I’m only to see vol_52en7r18289vk6yx via the UI but cannot perform any actions against it or its snapshots.
Example:
fly volumes create pg_data \
--snapshot-id vs_p02D91PyaD4gwUe1Jb5 \
-a ***-db
returns
Error: failed creating volume: failed to create volume: EOF
There are a few directions I want to go in with this. As I’ve been looking into the issue further and looking at other similar posts… I think the best way to go about it would be from least intrusive to most intrusive when it comes to troubleshooting.
Are you up to date on flyctl version? If not you could update it?

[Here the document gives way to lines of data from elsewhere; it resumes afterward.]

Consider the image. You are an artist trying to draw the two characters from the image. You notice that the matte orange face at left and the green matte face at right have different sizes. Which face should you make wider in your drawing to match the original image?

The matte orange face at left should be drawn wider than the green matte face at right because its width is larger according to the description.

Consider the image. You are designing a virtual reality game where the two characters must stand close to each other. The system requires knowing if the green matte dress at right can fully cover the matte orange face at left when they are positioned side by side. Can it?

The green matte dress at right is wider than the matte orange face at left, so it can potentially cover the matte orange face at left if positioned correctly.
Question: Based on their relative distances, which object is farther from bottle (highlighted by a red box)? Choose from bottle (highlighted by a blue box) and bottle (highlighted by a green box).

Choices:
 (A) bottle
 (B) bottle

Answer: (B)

I have found others having their postgres db being in a “suspended state” fixed by running fly machines start <machine-id> --app <app-name>. More info on that here. I know we tried restarting it already but I’m wondering if there is something that just “starting it” would do differently (you know technology can be weird sometimes )?

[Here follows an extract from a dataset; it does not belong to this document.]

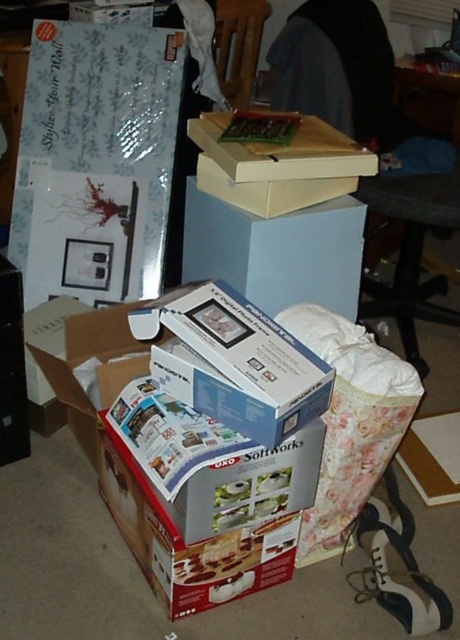
You are organizing the boxes in the living room. You need to place the white matte box at center and the matte cardboard box at upper center in a row from left to right. Which box should be placed first on the left side?

The white matte box at center should be placed first on the left side since it is already positioned to the left of the matte cardboard box at upper center.

You are organizing a storage space and need to place the white matte box at center and the light blue cardboard box at center next to each other. What is the minimum width of the shelf required to accommodate both boxes without overlapping?

The white matte box at center and the light blue cardboard box at center are 12.24 inches apart. To place them next to each other without overlapping, the shelf must be at least 12.24 inches wide.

Lastly, going back to what you posted in the beginning, the last error message in the log:
I’m wondering if this is the real culprit, and you just need to scale your postgres db? If the above things I listed don’t help whatsoever I think this might be the route to take. It’s all documented here for you if so- Scale Postgres VMs · Fly Docs
Starting the machine results in the same crash-loop behavior.
My flyctl version is up to date
Scaling the machine with more memory had no effect. The DB is currently using 181 MB of 1 GB, so I don’t think the issue is around resource limits. Unless of course the resource limit is lower than the volume size due to being on the hobby plan.

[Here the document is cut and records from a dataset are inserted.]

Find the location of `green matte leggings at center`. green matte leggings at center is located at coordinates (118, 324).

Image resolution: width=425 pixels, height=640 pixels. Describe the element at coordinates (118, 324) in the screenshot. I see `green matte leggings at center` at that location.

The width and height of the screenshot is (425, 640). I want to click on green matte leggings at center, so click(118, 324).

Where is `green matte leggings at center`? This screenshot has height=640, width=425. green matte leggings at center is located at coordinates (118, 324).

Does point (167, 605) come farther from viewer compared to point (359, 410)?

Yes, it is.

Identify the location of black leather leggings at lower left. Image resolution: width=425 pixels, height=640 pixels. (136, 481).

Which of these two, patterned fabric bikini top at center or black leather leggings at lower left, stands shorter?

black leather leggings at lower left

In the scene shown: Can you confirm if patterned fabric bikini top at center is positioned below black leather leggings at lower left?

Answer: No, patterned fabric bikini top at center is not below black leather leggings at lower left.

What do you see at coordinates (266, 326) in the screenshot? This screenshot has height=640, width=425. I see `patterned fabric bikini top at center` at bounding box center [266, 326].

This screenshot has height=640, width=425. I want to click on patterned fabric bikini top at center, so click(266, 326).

The other consistent error message I’m seeing is:
Health check for your postgres role has failed. Your cluster's membership is inconsistent.
Not sure if this is relevant at all though. I also find it disconcerting that I’m unable to manipulate the volume via flyctl.
Alright I got a few more things for you to try if you don’t mind. I appreciate you trying the previous steps. Hopefully this here will work, I know its been a long one. This is going to be quite a bit of info, but here we go!
If you’re still able to access the running database at all , you can import your data into a new app running PG Flex. If connecting with fly postgres connect and running a pg_dump doesn’t work, you can try using the fly postgres import command to pull the data from your existing db to a new one. This might succeed even if the manual dump failed. More details on fly postgres import are available here.
. If that doesn’t work, then you can set your database into restoration mode. To do so,
SSH into the instance to remove the consul data and add a FLY_RESTORED_FROM environment variable (this can be set to any value). This triggers the restore logic, which will rebuild your consul configuration data. The consul endpoint can be found within the environment. This isn’t as risk free as the first option, so I’d recommend creating a backup from your most recent snapshot first.
One thing I’ll note: I have been unable to do anything around the volume, I can’t list it or its snapshots, so I suspect I’ll be unable to restore anything from the volume. The UI shows it but the CLI does not.